Ir às competições europeias é um desejo publicamente assumido por António Fiusa. Tal não significa que tenha de acontecer já, apesar do bom desempenho dos gilistas, mas se o Gil Vicente terminar o campeonato nos lugares de acesso à Europa a estreia nas competições internacionais será encarada de frente.
«Nesta altura, o grande objetivo ainda é a permanência. Mas se a equipa continuar nesta performance fantástica e atingir um lugar europeu não vamos rejeitar a ida à Europa. O Gil Vicente está devidamente preparado para competir nas provas europeias. Se lá formos, vamos fazer da Liga Europa uma festa mas com todo o profissionalismo, embora sem a obsessão de termos que ganhar. Se tivermos a sorte de ir a uma competição europeia, iremos sempre ser um outsider e por isso devemos desfrutar».
Tal como muitos dos jogadores, o Gil Vicente foi buscar o novo treinador à segunda Liga. João de Deus orientava a Oliveirense e apenas esta temporada se estreou como técnico principal no mais alto escalão do futebol português.

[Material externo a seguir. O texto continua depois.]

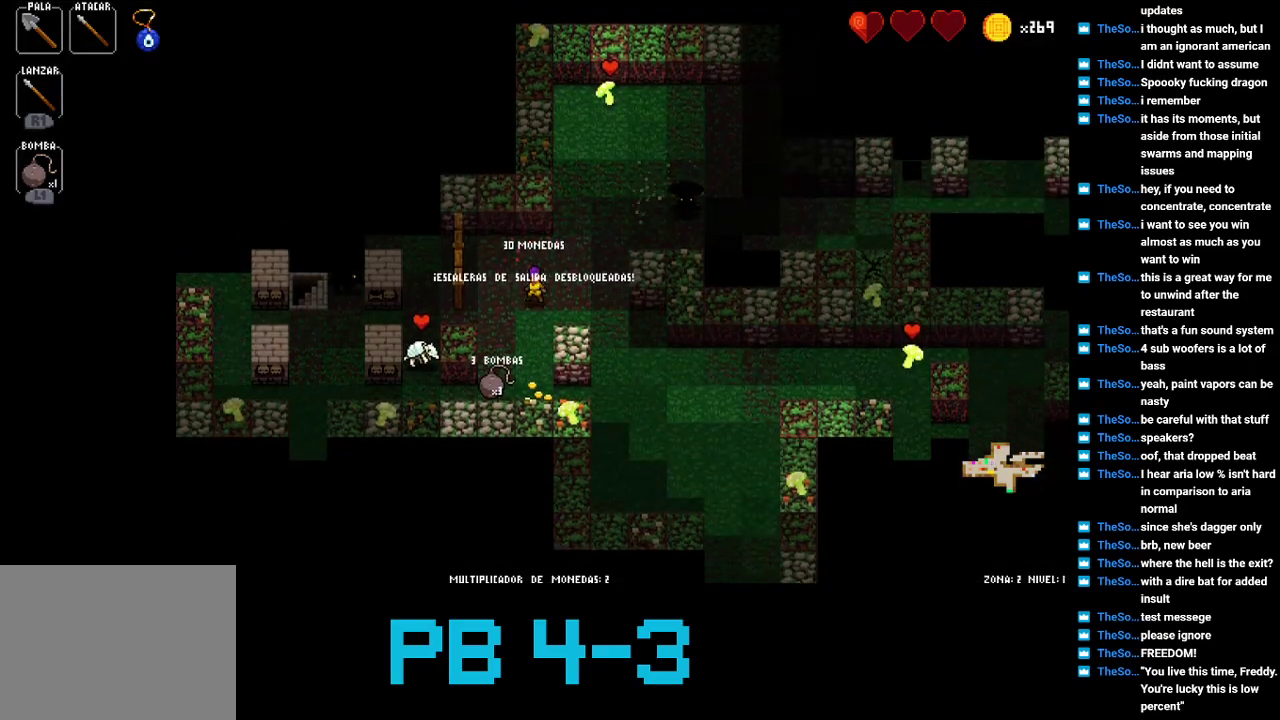
{"buttons": [], "events": [[100, "SQUARE", "down"], [167, "SQUARE", "up"], [300, "TRIANGLE", "down"], [367, "TRIANGLE", "up"]]}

Os primeiros resultados dificilmente poderiam ser melhores e a verdade é que António Fiusa está preparado para o assédio ao jovem técnico. Por isso, João de Deus está ligado ao Gil Vicente por uma cláusula de rescisão de um milhão de euros, um valor do qual o presidente nunca abdicará de receber.
«Não tenho medo de perder João de Deus, mas tudo pode acontecer. Ele tem uma cláusula de rescisão de um milhão de euros, em circunstância alguma abdicarei dela e quem o quiser terá que pagar esse valor», garantiu o líder do clube de Barcelos, na entrevista ao zerozero.pt, confiante de que o treinador também quer permanecer em Barcelos.
«Por aquilo que tenho conversado com ele, pela maneira como está, pelo trabalho e carinho que já sente pelo clube, pois está aqui há cinco meses e parece que está há cinco anos, penso que o João de Deus quer fazer história no Gil Vicente», disse.
Estes valores não são habituais num clube com a dimensão do Gil Vicente, mas António Fiusa promete que em breve haverá mais renovações. Desta forma, tendo os melhores jogadores mais seguros, o presidente dos gilistas crê será mais fácil cimentar a posição do clube na primeira Liga e colocá-lo na rota europeia.
«A renovação do Diogo Viana foi o princípio. Em breve vamos começar com outras renovações e acredito que em março ou abril o plantel para a próxima temporada já esteja delineado, embora em janeiro ainda possamos fazer alguns reajustes. Tenho a certeza que este é o caminho a seguir para colocar o Gil Vicente a lutar por lugares mais altos do que atualmente, em que a permanência é o grande objetivo», atirou, ao zerozero.pt, lembrando os valores praticados outrora pelos barcelenses.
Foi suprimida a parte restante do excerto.